While looking up some of the words in the article, I came across a useful German dictionary, canoonet, which not only gives information about German words (in German), and links to dictionaries for other languages, but also has grammatical information, such as noun and verb conjugations. There is also a Morphologie-Browser, which shows the words derived from a particular word – here’s an example with the word sehen (to see).

Cave canem!

Carea Castellano

I received a email today asking when the Spanish word perro (dog) replaced can, a word for dog derived from the Latin canis, which appears in the name Canary Islands, (Islas Canarias in Spanish).

The Spanish word perro first appeared in the Diccionario de la Real Academia Española in 1737 [source]; was originally pejorative [source] and is possibly of onomatopoeic origin from the growling sounds made by dogs, perr perr (sounds more like a cat’s purr to me). Shepherds also used that sound to call their dogs. Another possibility is that perro comes from a pre-Roman language [source].

In Spanish the word can was used for dog until about the 14th century, after which it was gradually replaced by perro. The words for dog in most other Romance languages come from the Latin word canis: cane (Italian), chien (French), câine (Romanian), cão (Portuguese), can (Galician). One exception is Catalan, in which the word for dog is gos. [source].

The root of the Latin word canis, which appears in biological name for the subspecies of dogs: canis lupus familiaris, comes from the Proto-Indo-European base *kwon- (dog). This is also the root of the English hound (via the Proto-Germanic *khundas and the Old English hund), the English canine, the Greek κυων (kuōn), the German hund, the Irish cu and the Welsh ci [source].

The English word dog comes from the Old English docga, a word of unknown origin which was probably the name of a particular breed of dog, and had largely replaced the word hound as the general term for dog by the 16th century [source]. Hound started to be used to mean “a dog used for hunting” from the 12th century [source].

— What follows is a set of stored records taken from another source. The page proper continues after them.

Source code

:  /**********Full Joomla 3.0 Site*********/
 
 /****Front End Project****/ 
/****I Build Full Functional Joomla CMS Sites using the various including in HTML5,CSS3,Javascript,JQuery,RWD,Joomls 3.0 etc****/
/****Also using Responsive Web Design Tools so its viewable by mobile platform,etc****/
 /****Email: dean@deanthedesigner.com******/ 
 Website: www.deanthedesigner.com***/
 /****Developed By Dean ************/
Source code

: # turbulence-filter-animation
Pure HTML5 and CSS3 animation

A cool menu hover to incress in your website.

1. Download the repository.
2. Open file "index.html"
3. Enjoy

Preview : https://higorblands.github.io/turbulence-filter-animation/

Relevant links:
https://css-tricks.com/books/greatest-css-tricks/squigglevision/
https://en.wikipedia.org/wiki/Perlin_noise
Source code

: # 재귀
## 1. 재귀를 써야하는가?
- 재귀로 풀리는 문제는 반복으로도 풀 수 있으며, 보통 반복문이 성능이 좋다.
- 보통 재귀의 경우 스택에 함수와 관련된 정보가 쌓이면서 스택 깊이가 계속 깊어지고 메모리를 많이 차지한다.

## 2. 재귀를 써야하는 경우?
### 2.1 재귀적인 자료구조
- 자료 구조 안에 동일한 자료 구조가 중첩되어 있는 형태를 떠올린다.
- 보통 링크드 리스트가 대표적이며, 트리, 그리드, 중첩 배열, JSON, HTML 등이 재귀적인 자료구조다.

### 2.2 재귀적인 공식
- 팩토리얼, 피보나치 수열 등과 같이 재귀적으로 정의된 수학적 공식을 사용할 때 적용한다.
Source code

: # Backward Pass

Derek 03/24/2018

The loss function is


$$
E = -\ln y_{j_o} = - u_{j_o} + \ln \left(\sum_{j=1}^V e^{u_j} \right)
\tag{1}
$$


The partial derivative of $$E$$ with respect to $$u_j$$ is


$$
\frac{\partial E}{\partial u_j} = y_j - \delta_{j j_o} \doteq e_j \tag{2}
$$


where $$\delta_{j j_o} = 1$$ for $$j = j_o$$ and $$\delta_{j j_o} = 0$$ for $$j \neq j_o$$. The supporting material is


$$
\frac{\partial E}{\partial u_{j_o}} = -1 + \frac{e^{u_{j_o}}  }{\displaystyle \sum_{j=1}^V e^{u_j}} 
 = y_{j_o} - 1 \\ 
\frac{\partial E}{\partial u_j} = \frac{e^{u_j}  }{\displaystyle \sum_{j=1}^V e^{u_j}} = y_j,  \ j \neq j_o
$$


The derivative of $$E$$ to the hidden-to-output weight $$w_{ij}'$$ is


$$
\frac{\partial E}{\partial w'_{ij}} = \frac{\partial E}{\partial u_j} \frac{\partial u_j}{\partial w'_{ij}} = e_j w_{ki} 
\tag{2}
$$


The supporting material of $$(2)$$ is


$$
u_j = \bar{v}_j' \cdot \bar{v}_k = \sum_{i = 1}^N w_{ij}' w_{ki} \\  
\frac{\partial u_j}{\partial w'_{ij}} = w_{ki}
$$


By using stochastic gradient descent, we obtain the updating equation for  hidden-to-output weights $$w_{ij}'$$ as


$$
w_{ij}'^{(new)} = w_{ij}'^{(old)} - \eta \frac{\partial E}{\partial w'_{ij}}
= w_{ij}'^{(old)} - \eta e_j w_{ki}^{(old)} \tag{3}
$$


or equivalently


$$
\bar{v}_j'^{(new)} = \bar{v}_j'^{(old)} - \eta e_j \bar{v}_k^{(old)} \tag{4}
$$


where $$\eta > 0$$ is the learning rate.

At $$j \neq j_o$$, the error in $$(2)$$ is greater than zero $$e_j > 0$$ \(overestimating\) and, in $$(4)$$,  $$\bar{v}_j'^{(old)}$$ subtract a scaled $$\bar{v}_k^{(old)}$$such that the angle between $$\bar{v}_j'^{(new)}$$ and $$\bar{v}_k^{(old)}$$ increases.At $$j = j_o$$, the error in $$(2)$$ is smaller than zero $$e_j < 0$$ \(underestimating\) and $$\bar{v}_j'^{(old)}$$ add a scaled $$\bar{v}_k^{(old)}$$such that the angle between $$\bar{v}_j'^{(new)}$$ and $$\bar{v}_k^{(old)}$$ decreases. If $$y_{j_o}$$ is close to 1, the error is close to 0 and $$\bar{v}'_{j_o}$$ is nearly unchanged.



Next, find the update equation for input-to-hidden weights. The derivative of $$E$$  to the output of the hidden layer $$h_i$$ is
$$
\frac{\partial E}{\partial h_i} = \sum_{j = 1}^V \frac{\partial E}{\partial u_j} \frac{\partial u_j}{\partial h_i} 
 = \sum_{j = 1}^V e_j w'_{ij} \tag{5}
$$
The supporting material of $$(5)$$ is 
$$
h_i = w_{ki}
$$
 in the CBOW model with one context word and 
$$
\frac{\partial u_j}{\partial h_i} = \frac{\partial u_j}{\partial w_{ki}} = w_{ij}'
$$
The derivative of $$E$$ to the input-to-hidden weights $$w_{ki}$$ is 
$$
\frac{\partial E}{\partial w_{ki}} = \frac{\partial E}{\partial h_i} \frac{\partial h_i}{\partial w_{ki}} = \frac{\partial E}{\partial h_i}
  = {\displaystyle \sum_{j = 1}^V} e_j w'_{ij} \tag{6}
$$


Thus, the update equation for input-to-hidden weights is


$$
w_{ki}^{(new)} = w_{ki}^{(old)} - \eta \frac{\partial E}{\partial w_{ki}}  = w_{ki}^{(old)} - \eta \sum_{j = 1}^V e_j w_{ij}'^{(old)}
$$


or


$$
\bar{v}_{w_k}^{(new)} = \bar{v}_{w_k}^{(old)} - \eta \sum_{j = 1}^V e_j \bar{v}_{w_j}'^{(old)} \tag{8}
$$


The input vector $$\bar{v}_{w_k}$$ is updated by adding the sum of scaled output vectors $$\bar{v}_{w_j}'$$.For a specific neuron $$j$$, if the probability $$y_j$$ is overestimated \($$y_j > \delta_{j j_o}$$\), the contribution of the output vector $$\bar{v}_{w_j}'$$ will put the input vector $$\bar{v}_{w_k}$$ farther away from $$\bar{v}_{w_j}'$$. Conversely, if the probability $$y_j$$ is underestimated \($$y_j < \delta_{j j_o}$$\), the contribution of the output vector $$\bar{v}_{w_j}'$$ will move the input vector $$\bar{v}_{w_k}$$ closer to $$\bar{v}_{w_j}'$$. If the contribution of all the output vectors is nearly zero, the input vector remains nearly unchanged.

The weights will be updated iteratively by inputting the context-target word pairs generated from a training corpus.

The name Islas Canarias probably comes from the Latin Insula Canaria (Island of the Dogs), which was originally just the name of Gran Canaria. It is possible that the dogs referred to were seals [source].

Peeling the library

Today’s word, library, comes from the Old French librairie, a ‘collection of books’, which is a nominal use of adjective librarius, ‘concerning books’, from Latin librarium, ‘chest for books’, from liber (genetive of libri), ‘book, paper, parchment’, originally the ‘inner bark of trees’, probably a derivative of Proto-Indo-European (PIE) base *leub(h) – ‘to strip, to peel’.

In French the word librarie means bookshop. A French library is a bibliothèque, which comes via the Latin bibliothēca, from the Greek βιβλιοθήκη (bibliothêkê), ‘a place to store books’, which breaks down into βίβλος (biblos), ‘book’, and θήκη (thêkê), ‘chest’.

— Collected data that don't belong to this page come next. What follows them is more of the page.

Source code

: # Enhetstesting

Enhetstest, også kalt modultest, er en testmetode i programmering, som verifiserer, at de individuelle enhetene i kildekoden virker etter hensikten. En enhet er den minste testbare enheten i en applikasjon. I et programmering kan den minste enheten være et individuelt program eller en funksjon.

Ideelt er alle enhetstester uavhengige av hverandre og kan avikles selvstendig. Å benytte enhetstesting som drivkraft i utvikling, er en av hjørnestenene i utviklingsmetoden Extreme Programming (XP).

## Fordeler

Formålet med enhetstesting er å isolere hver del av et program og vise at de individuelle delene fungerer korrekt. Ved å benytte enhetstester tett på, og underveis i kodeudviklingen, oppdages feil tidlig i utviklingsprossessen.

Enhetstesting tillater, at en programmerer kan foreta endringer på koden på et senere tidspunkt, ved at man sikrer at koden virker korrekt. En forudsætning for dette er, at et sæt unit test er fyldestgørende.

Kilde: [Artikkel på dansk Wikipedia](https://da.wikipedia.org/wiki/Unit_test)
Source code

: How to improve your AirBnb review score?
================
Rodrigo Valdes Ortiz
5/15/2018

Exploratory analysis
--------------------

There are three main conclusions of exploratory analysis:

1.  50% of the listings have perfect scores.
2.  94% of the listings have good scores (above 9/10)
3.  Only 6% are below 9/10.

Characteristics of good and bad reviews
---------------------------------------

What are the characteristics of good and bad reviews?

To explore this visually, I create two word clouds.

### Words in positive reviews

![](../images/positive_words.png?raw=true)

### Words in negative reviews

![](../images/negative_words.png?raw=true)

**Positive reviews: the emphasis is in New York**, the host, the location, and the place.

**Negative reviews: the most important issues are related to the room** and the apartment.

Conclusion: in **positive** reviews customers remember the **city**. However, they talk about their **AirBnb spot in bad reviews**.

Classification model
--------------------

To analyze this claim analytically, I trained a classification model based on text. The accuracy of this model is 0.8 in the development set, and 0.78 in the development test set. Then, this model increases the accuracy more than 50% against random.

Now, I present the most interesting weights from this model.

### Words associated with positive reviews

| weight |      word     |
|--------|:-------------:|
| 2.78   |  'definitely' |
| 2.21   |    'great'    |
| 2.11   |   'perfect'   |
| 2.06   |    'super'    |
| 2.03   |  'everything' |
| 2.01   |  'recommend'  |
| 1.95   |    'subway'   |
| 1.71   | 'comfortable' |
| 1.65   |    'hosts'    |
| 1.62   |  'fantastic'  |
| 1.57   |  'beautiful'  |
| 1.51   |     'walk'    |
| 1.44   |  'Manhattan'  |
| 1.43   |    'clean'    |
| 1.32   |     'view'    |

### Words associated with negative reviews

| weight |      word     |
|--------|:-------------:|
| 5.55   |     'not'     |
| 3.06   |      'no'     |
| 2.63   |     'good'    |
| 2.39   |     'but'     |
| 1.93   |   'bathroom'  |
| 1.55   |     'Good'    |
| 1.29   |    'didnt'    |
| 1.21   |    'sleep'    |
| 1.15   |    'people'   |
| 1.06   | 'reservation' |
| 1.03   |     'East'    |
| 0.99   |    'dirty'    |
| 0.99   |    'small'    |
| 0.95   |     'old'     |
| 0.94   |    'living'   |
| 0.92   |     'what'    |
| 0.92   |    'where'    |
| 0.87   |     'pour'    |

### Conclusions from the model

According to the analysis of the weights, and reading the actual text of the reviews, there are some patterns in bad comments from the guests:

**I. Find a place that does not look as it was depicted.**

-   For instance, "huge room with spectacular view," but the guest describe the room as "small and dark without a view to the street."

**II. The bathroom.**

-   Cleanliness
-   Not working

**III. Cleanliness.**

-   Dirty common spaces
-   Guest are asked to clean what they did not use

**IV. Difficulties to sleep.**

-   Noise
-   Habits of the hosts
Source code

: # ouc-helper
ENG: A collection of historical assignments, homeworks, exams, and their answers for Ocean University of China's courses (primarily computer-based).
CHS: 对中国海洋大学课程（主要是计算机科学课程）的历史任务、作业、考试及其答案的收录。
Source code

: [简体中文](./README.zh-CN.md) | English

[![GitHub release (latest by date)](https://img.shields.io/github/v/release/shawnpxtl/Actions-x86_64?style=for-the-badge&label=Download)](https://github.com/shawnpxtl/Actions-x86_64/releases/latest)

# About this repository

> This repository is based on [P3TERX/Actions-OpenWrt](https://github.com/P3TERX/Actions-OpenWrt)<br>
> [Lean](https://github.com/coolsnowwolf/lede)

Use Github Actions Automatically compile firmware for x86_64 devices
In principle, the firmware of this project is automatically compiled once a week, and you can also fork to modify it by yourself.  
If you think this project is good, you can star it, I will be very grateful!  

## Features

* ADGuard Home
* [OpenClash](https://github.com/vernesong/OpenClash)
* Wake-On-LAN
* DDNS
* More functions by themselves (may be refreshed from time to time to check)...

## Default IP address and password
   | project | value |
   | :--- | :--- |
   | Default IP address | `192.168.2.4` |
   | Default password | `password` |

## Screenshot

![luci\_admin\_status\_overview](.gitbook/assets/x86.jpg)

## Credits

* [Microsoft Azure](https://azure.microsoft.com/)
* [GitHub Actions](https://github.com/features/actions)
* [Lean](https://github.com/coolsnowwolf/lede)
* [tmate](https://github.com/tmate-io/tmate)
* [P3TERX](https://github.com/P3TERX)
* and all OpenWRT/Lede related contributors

Variations on the theme of bibliothèque are used in a number of other languages, including:

Dutch – bibliotheek
German – Bibliothek
Greek βιβλιοθήκη (bibliothiki)
Italian/Portuguese/Spanish – biblioteca
Russian – библиотека (biblioteka)

In Welsh, a library is a llyfrgell, from llyfr, ‘book’ and cell, ‘cell’, while in Irish it’s leabharlann, from leabhar, ‘book’ and lann (not sure of it’s meaning*). In Chinese, a library is 圖書館 [图书馆] (túshūguăn) = ‘map book house’.

It seems that the word library, or something like it, is not used in it’s English senses in many languages. The only ones I can find are Sesotho and Tswana (laeborari), Tsonga (layiburari) and Venda (laiburari), which appear to be loanwords from English. The Basque word for library, liburutegia, might possibly have Latin or Greek roots.

[Addendum] *lann in Irish is an archaic/obsolete word that means floor, enclosure or church. It comes from the Old Irish lann (building, house, land, plot, plate), from the Proto-Celtic *landā ((open) space, land), from the Proto-Indo-European *lendʰ- (land, heath). It is cognate with the Welsh word llan (church, parish, monastery, yard, enclosure, village), the Spanish landa (plain), and the English words land and lawn [source].